[Records excerpted from a collection]
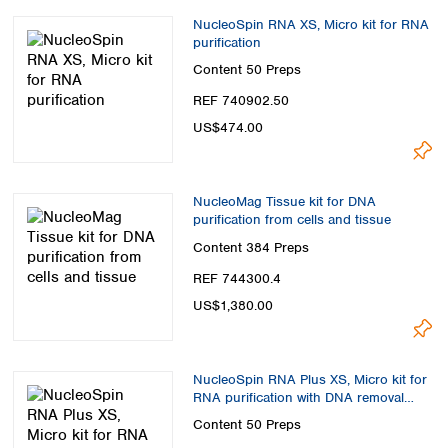
NucleoSpin RNA XS, Micro kit for RNA
purification
Content
50 Preps
REF 740902.50
US$474.00
NucleoMag Tissue kit for DNA
purification from cells and tissue
Content
384 Preps
REF 744300.4
US$1,380.00
NucleoSpin RNA Plus XS, Micro kit for
RNA purification with DNA removal
column
Content
50 Preps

*WHAT YOU SHOULD DO*
Above are entries; state the number of lines among them that contain "NucleoSpin", and nothing else.

*ANSWER AREA*
2